Er zwingt sich, seinen Blick von dem Nagel zu lösen und steht auf. Die Sonne ist ein Stück tiefer gesunken, der Himmel ist nun ganz in rotes Licht getaucht, und der Alte am Fenster auf der gegenüberliegenden Seite ist es immer noch nicht müde, auf die Straße hinunterzuschauen.

Justus tritt zwei Schritte vom Rand zurück. Er ist es leid, sich immer wieder zu ängstigen. Einen Moment überlegt er, ob man erst springen kann, wenn die Angst gewichen ist. Vielleicht ist er nun so weit. Vorsichtig tritt er vor und schaut hinunter. Autos, Bäume, Menschen, lauter Dinge. Alles einzeln, alles zusammen. Kann er nun springen? Er weiß es nicht oder will es nicht wissen, weicht wiederum zurück und schaut sich um. Das Dach ist ein schäbiger Ort, nicht gemacht, um Gäste zu empfangen. Er hebt den verbogenen Nagel auf und betrachtet ihn. Ohne sich zu fragen, warum, steckt er ihn in seine Hosentasche. Dann schaut er an sich hinunter. Die schmal geschnittene graue Hose aus teurem Wollstoff schlackert um seine dünnen Beine, das schwarze Hemd mit dem feinen türkisfarbenen Streifen hängt halb aus dem Hosenbund heraus. Die Schuhe allerdings, die Schuhe sind sauber und ordentlich gebunden, so wie es ihn die Tante gelehrt hat.

Er versucht ein Lächeln. Es gelingt, im Ansatz wenigstens. Dann steckt er das Hemd in die Hose, ohne dabei den schwarzen Ledergürtel zu öffnen. Es ist nicht notwendig, ihn zu öffnen, sein ausgemergelter Körper ist so schmal, dass er bequem eine Hand zwischen Taille und Hosenbund bringt. Nun, da er sich geordnet hat, streicht er über seine eingefallenen Wangenknochen. Er ist kein besonders hübscher Mann, aber auch nicht unansehnlich. Sein labiler Zustand hat ihn gezeichnet, das ist ihm wohl bewusst. Aber seine grünbraunen Augen sind die eines intelligenten Mannes, und sie können einen Menschen allein durch ihren scharfen Blick würdigen oder vernichten. Er ist seit drei Tagen unrasiert und überlegt, ob es verwegen oder verwahrlost aussieht.

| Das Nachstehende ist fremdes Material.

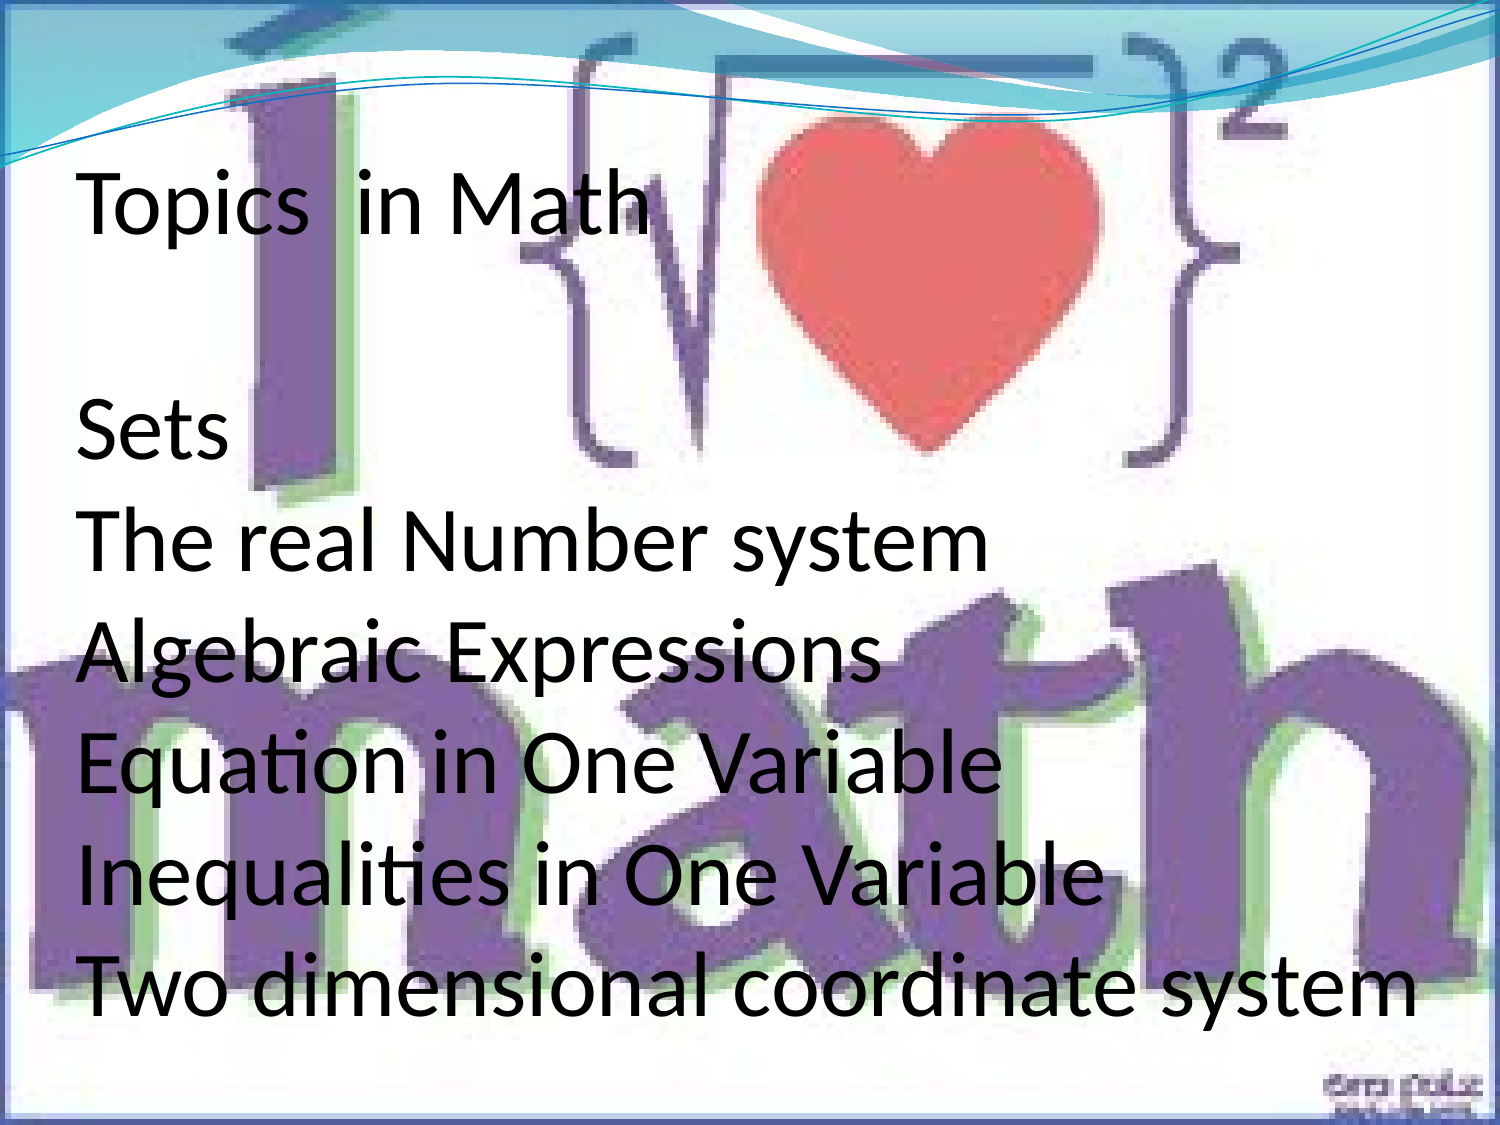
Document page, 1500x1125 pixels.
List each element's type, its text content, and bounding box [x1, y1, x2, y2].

Ließe er sich einen Bart stehen, wäre dieser wohl schon grau durchsetzt, anders als sein kurzes dunkelblondes Haar, in dem sich nur an den Schläfen ein paar vereinzelte silberne Härchen entdecken lassen.

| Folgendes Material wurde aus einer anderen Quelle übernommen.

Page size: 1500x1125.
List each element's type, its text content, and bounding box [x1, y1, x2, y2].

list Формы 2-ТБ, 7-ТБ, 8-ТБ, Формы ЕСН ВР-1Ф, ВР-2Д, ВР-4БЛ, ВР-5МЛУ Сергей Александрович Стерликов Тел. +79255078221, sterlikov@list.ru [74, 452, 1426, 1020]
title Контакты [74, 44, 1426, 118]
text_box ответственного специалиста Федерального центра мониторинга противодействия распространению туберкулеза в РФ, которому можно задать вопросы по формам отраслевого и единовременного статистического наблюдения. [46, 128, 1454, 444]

Die Sonne steht jetzt so tief, dass nur noch ein Drittel über den Dächern der gegenüberliegenden Häuser herausragt. Das warme, intensive Licht vermag selbst dem trostlosen Dach einen Hauch von Idylle zu verleihen. Er schaut auf den mit roten Backsteinen gemauerten Treppenhausausstieg, sieht die schwere graue Stahltür. Er hat sie aufgeschlossen, dann ist er herausgetreten, er weiß es, kann sich aber nicht mehr daran erinnern. Ihm ist, als wäre er auf diesem Dach geboren worden, als hätte er sein ganzes Leben hier verbracht. Allein. Fast allein.

Der alte Mann am Fenster auf der gegenüberliegenden Straßenseite. Ist er noch da? Justus geht zum Rand zurück und schaut hinüber. Ja, dort steht er, immer noch.